Text.
High Performance MySQL is the definitive guide to building fast, reliable systems with MySQL. Written by noted experts with years of real-world experience building very large systems, this book covers every aspect of MySQL performance in detail, and focuses on robustness, security, and data integrity.

High Performance MySQL teaches you advanced techniques in depth so you can bring out MySQL's full power. Learn how to design schemas, indexes, queries and advanced MySQL features for maximum performance, and get detailed guidance for tuning your MySQL server, operating system, and hardware to their fullest potential. You'll also learn practical, safe, high-performance ways to scale your applications with replication, load balancing, high availability, and failover.

This second edition is completely revised and greatly expanded, with deeper coverage in all areas. Major additions include:

  • Emphasis throughout on both performance and reliability
  • Thorough coverage of storage engines, including in-depth tuning and optimizations for the InnoDB storage engine
  • Effects of new features in MySQL 5.0 and 5.1, including stored procedures, partitioned databases, triggers, and views
  • A detailed discussion on how to build very large, highly scalable systems with MySQL
  • New options for backups and replication
  • Optimization of advanced querying features, such as full-text searches
  • Four new appendices

The book also includes chapters on benchmarking, profiling, backups, security, and tools and techniques to help you measure, monitor, and manage your MySQL installations.

Data records.
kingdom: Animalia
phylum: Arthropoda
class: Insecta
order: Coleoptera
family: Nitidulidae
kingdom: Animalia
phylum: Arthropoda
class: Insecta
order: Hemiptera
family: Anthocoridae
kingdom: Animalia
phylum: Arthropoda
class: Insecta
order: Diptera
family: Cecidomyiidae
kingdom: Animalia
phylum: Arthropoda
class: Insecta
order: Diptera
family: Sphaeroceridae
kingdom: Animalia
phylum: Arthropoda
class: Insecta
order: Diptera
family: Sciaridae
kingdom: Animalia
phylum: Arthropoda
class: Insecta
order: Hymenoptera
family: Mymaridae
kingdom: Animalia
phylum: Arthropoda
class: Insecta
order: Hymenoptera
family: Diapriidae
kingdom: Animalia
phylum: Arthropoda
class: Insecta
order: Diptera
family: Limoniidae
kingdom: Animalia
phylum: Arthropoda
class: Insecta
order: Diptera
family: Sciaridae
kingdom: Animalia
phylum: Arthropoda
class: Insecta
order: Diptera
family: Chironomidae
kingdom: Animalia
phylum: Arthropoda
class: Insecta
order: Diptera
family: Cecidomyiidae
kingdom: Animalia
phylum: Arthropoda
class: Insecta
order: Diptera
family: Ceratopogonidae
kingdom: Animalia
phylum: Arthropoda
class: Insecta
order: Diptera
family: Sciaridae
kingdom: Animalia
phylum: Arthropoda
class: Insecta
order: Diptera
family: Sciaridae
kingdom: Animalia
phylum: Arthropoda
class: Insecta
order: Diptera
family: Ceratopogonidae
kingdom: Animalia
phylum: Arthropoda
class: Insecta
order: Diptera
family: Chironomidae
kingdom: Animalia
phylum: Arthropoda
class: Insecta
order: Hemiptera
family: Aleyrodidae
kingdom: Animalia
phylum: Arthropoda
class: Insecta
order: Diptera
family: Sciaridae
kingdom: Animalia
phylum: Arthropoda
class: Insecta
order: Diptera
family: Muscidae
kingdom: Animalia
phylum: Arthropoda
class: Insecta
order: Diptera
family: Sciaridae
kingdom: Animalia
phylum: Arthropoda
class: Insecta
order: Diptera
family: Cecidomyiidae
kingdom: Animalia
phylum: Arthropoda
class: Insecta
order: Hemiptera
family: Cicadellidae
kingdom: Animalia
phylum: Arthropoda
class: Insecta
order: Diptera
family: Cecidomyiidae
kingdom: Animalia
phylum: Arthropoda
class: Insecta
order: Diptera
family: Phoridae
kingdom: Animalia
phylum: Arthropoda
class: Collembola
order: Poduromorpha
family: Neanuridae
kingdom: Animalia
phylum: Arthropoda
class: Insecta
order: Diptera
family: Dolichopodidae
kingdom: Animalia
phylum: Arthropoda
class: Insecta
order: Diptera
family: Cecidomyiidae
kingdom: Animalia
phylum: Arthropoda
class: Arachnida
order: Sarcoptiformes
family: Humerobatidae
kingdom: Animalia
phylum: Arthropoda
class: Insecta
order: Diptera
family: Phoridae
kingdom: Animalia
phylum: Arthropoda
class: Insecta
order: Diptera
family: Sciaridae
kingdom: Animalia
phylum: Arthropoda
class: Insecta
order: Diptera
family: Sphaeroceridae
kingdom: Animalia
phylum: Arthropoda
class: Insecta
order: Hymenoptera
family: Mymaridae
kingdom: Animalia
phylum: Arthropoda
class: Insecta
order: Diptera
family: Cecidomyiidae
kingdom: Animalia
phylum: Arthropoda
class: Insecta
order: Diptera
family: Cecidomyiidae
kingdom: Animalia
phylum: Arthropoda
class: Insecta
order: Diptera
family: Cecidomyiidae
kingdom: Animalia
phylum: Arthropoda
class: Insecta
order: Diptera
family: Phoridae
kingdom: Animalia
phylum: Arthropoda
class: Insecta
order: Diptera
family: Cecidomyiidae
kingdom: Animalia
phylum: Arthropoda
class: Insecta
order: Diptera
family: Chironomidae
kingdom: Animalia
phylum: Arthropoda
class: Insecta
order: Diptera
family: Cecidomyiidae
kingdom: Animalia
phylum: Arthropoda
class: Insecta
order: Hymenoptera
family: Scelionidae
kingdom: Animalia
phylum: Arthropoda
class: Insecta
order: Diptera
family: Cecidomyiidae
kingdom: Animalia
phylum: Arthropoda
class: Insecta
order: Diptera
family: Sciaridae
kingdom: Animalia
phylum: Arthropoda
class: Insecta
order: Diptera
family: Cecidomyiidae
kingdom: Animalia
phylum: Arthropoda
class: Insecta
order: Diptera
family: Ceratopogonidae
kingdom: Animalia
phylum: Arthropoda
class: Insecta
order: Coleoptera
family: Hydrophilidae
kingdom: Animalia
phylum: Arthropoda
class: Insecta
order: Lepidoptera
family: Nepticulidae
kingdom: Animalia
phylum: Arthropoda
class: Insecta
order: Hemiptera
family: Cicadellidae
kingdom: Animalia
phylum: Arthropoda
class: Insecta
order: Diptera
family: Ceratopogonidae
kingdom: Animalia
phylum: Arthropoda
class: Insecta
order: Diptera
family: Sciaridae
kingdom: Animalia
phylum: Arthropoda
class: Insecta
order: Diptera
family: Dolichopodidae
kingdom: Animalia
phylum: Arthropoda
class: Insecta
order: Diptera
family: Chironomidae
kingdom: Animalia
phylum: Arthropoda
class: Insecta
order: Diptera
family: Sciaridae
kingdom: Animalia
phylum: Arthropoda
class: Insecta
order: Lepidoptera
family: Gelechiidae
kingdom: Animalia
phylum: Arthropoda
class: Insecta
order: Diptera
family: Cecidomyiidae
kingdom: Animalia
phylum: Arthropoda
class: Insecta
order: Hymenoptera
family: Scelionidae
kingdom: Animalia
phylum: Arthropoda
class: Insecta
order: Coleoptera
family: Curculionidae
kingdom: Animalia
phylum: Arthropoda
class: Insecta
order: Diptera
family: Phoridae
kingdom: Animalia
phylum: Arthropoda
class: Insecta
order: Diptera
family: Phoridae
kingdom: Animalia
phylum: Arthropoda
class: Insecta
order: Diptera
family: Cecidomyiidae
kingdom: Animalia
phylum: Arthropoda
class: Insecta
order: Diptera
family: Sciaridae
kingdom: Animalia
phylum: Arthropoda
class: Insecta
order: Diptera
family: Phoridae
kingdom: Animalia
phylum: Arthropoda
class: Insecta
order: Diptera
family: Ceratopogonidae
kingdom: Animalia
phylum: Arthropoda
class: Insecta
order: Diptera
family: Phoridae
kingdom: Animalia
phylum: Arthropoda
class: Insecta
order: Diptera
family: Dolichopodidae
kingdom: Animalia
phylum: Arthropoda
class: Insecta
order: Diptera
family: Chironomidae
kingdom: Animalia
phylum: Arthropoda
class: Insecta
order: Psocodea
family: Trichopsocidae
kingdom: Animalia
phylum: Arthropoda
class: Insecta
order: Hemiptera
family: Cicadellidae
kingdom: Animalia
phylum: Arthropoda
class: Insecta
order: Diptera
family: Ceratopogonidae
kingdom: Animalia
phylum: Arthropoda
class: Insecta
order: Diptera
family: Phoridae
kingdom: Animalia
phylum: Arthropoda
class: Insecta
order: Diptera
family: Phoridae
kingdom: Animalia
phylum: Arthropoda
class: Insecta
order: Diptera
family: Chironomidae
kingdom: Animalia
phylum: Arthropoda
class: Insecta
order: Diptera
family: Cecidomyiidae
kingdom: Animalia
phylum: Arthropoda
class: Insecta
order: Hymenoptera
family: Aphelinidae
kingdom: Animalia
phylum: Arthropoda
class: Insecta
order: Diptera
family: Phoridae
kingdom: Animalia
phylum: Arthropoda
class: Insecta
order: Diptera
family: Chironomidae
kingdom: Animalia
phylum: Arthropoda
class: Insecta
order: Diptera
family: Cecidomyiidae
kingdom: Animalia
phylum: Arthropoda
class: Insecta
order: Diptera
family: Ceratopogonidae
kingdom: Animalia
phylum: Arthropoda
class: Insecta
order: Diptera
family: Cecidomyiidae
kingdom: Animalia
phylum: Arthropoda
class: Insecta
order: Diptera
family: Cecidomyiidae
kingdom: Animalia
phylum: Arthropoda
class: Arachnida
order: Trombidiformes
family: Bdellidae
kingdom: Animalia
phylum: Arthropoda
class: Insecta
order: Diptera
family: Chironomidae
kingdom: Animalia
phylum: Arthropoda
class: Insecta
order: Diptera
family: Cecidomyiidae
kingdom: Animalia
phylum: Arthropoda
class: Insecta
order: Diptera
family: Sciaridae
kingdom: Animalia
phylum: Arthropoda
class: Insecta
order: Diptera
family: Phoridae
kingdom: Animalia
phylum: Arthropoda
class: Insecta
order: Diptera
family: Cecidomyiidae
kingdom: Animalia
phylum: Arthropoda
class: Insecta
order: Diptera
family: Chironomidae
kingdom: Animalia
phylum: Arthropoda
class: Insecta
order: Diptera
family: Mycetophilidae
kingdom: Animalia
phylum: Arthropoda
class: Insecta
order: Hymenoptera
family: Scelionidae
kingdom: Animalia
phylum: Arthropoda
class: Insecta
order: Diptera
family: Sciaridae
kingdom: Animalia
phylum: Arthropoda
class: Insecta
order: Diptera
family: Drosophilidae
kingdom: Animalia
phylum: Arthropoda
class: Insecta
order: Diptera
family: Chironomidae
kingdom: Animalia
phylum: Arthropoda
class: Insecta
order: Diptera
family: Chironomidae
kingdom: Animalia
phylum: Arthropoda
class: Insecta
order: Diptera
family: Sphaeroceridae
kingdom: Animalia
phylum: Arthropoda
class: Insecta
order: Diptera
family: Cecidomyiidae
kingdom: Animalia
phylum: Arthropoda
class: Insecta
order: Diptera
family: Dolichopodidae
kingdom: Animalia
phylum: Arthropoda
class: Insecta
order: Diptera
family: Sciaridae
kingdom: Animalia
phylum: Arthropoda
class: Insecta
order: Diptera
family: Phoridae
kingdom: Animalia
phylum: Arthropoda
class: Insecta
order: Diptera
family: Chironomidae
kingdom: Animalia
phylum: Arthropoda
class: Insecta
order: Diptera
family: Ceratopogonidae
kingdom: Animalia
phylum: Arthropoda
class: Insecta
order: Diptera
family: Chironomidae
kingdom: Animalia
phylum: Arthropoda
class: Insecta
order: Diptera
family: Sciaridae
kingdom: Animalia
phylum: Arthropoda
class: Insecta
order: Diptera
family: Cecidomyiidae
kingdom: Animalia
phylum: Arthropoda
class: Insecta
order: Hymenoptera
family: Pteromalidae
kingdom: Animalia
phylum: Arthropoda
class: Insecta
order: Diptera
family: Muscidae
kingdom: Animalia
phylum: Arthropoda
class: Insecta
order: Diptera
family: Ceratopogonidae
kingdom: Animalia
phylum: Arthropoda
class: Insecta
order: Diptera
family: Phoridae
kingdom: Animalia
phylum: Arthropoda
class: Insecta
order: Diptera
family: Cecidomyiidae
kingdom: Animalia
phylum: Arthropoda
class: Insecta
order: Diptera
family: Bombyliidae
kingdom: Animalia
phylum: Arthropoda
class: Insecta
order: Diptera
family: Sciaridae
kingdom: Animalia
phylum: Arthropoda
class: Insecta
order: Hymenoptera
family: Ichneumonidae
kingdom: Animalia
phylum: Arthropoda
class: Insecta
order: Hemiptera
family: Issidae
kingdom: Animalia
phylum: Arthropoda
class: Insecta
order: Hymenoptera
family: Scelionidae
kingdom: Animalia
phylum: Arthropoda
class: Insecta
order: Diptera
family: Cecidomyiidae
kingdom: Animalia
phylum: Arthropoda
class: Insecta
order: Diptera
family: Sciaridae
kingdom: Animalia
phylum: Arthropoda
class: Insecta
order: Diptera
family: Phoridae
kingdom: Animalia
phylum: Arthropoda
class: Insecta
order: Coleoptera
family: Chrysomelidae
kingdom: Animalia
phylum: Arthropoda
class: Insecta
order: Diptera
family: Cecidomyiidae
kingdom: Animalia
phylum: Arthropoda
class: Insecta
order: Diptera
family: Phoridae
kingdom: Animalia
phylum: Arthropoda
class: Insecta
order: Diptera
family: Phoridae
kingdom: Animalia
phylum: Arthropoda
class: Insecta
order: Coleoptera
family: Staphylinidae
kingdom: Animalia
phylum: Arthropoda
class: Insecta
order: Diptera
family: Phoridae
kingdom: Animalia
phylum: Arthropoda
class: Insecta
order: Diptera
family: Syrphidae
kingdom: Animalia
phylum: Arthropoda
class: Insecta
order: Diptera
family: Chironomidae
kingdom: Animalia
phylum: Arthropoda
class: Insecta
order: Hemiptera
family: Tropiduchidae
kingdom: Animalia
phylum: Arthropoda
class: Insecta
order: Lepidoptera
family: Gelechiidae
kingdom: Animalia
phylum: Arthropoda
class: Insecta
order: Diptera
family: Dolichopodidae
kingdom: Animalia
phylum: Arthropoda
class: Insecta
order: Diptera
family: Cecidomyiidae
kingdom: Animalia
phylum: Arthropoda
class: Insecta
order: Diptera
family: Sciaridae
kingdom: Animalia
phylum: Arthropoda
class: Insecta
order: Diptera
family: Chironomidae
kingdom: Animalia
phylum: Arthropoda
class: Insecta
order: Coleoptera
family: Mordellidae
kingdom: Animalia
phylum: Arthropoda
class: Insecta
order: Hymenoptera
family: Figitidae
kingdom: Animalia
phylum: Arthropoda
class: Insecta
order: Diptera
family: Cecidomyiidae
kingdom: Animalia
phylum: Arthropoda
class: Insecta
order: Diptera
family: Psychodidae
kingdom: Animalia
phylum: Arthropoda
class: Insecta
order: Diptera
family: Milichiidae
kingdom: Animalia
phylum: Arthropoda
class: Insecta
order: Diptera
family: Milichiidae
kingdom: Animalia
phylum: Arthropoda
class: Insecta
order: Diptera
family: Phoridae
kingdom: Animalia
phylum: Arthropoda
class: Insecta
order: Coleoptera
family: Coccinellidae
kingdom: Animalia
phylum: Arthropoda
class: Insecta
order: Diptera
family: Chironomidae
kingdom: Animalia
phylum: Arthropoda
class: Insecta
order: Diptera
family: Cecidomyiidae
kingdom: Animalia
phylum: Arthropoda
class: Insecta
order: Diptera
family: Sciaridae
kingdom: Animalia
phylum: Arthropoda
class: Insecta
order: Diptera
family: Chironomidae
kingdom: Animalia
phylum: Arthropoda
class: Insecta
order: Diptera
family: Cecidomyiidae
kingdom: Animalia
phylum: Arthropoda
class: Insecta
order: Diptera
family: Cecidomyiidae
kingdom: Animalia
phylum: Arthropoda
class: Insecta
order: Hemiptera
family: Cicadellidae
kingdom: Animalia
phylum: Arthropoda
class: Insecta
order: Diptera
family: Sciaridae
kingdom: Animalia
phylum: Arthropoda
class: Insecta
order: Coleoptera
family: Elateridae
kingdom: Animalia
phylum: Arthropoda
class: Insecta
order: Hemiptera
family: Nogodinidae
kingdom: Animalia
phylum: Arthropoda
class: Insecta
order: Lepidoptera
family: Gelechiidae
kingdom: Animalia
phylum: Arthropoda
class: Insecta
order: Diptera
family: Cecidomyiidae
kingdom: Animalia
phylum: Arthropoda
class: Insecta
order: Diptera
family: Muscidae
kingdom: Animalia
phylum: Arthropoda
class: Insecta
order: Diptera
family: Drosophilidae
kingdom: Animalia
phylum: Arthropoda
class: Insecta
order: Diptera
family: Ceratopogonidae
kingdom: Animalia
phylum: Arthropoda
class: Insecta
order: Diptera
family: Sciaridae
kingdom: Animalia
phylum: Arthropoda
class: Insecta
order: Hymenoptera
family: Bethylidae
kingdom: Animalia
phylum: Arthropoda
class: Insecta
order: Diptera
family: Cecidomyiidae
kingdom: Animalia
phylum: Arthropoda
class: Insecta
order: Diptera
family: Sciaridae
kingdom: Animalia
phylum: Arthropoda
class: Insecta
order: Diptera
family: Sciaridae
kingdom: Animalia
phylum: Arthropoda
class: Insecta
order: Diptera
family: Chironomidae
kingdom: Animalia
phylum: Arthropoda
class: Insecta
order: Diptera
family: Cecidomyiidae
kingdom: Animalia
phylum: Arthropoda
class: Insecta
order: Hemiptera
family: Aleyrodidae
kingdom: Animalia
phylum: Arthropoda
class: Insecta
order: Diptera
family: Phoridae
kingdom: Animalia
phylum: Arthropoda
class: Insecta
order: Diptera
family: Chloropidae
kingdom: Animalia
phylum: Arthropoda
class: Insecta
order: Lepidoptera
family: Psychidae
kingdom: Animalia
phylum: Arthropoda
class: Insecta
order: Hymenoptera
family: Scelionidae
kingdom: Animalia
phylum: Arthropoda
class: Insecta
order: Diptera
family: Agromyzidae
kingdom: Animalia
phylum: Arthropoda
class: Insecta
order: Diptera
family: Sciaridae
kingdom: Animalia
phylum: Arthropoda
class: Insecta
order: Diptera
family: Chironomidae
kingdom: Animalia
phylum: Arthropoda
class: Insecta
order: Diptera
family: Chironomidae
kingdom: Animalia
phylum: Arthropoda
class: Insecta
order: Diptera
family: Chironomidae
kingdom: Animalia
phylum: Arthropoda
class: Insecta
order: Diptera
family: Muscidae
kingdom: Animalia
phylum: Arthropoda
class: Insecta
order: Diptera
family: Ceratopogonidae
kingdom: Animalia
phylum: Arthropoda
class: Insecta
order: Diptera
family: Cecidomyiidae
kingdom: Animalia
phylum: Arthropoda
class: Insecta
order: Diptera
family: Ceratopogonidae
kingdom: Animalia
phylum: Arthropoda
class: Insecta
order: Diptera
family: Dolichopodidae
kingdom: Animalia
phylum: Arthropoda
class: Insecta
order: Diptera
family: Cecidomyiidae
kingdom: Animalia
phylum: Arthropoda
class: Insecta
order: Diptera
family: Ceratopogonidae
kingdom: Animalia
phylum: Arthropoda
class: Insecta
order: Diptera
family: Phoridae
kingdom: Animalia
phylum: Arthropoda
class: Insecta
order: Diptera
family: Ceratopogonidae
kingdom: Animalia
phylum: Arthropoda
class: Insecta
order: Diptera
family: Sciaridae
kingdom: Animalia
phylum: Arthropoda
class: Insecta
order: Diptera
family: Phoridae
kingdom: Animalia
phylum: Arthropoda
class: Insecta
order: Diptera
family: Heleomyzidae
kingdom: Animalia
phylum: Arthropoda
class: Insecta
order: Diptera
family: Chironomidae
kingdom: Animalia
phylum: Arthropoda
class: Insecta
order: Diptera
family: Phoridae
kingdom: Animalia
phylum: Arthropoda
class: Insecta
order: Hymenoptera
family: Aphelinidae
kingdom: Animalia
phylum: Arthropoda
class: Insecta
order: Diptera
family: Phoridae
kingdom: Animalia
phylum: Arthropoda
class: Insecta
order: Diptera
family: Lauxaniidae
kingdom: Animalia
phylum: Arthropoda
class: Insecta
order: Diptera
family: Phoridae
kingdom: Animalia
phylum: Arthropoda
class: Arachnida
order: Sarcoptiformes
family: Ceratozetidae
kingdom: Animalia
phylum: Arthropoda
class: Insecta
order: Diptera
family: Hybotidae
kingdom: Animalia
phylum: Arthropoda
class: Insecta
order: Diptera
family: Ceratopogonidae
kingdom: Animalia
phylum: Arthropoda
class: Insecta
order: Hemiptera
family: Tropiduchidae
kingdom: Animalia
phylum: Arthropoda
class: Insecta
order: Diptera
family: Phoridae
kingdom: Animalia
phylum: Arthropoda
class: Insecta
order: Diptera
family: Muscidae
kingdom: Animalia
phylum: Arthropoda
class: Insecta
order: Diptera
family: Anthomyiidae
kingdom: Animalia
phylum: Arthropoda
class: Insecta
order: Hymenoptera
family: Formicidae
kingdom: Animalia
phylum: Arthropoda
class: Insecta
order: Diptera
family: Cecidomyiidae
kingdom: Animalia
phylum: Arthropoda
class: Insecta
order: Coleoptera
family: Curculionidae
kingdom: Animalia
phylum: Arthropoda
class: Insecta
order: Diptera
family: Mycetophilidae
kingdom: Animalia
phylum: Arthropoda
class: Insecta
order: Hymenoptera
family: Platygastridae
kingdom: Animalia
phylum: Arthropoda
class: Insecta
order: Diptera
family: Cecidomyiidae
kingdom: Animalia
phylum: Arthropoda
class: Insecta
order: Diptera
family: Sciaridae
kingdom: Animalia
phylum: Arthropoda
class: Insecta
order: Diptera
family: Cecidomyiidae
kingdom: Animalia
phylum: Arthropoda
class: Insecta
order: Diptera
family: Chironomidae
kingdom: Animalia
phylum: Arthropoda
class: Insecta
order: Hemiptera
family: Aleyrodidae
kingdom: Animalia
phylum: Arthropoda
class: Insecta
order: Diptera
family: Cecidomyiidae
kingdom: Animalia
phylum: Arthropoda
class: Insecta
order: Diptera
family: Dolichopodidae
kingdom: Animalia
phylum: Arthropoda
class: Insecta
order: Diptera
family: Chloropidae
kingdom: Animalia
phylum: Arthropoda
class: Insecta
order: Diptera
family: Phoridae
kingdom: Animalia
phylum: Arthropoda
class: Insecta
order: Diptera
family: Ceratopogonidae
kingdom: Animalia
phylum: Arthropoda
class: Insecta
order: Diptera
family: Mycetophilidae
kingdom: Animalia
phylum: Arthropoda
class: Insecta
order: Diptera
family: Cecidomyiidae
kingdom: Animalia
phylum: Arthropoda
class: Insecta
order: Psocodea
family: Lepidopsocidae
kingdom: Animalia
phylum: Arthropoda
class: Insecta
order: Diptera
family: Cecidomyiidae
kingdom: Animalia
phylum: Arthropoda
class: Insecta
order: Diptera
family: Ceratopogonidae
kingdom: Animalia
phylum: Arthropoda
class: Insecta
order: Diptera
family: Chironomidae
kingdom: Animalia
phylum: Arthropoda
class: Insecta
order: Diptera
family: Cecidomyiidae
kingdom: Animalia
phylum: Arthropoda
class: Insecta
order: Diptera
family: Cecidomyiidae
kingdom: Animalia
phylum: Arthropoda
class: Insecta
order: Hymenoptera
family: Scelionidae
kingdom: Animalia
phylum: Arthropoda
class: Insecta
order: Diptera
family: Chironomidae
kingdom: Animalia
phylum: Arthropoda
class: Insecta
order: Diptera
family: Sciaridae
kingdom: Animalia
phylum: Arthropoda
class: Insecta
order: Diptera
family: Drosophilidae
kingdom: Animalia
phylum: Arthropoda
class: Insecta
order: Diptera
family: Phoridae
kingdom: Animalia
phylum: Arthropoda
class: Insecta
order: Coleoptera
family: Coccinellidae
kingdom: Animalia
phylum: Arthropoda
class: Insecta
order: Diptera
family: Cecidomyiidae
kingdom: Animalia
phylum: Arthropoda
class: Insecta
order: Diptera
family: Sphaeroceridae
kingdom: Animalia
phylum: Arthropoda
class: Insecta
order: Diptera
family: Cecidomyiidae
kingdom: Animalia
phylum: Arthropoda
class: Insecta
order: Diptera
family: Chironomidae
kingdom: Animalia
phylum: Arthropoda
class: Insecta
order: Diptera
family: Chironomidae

Check your understanding.
- 1) In the High Performance MySQL description, which storage engine gets in-depth tuning and optimization coverage?
- 2) Pick up the High Performance MySQL description after its last sentence and keep writing it.

Responses.
- 1) InnoDB

- 2)
About the Author

Baron Schwartz is a software engineer who lives in Charlottesville, Virginia and goes by the online handle of "Xaprb," which is his first name typed in QWERTY on a Dvorak keyboard. When he's not busy solving a fun programming challenge, he relaxes with his wife Lynn and dog Carbon. He blogs about software engineering at http://www.xaprb.com/blog/.

A former manager of the High Performace Group at MySQL AB, Peter Zaitsev now runs the mysqlperformanceblog.com site. He specializes in helping administrators fix issues with Web sites handling millions of visitors a day, dealing with terabytes of data using hundreds of servers. He is used to making changes and upgrades both to hardware to software (such as query optimization) in order to find solutions. He also speaks frequently at conferences.

Vadim Tkachenko was a Performance Engineer in at MySQL AB. As an expert in multithreaded programming and synchronization, his primary tasks were benchmarks, profiling, and finding bottlenecks. He also worked on a number of features for performance monitoring and tuning, and getting MySQL to scale well on multiple CPUs.

Jeremy Zawodny and his two cats moved from Northwest Ohio to Silicon Valley in late 1999 so he could work for Yahoo!--just in time to witness the .com bubble bursting first-hand. He's been at Yahoo!® ever since, helping to put MySQL and other Open Source technologies to use in fun, interesting, and often very big ways. Starting with the popular and high-traffic Yahoo! Finance site, he worked to make MySQL part of the site's core infrastructure in large batch operations as well as real-time feed processing and serving content directly on the site. He then helped to spread "the MySQL religion" to numerous other groups within Yahoo!, including News, Personals, Sports, and Shopping. Nowadays he acts as Yahoo!'s MySQL guru, working with Yahoo!'s many engineering groups to get the most out of their MySQL deployments.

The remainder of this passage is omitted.